## [Aim of the exercise]
Show every line below that contains the word "What".

*** Provided material ***

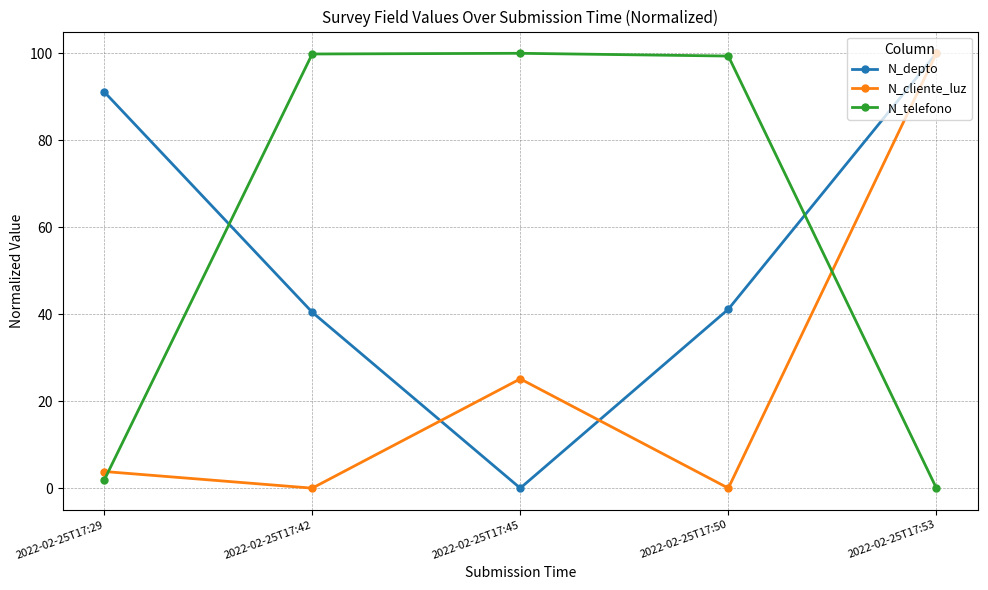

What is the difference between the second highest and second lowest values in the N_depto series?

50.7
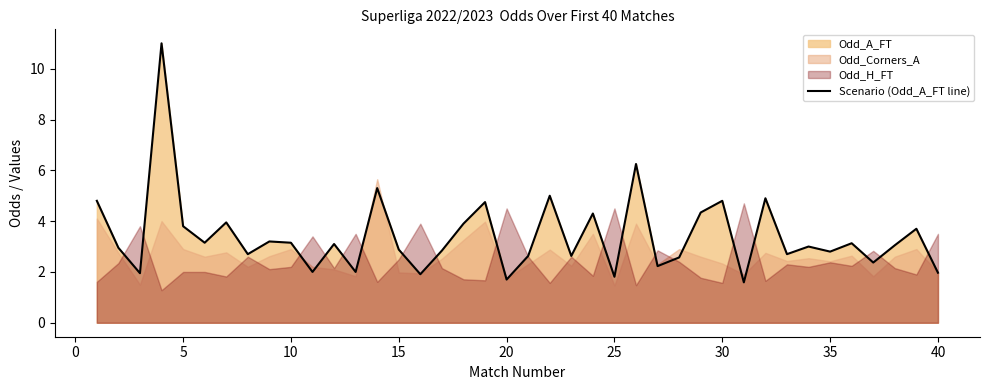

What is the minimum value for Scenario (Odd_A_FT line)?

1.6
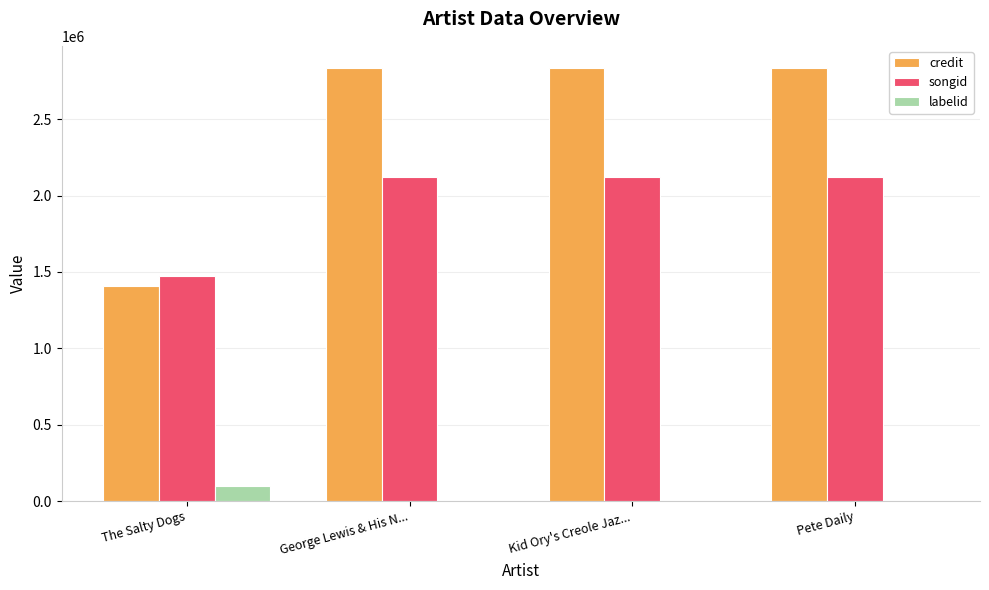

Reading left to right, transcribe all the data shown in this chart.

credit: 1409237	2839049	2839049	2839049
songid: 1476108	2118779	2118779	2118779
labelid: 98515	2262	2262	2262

***

## [Response]
What is the difference between the second highest and second lowest values in the N_depto series?
What is the minimum value for Scenario (Odd_A_FT line)?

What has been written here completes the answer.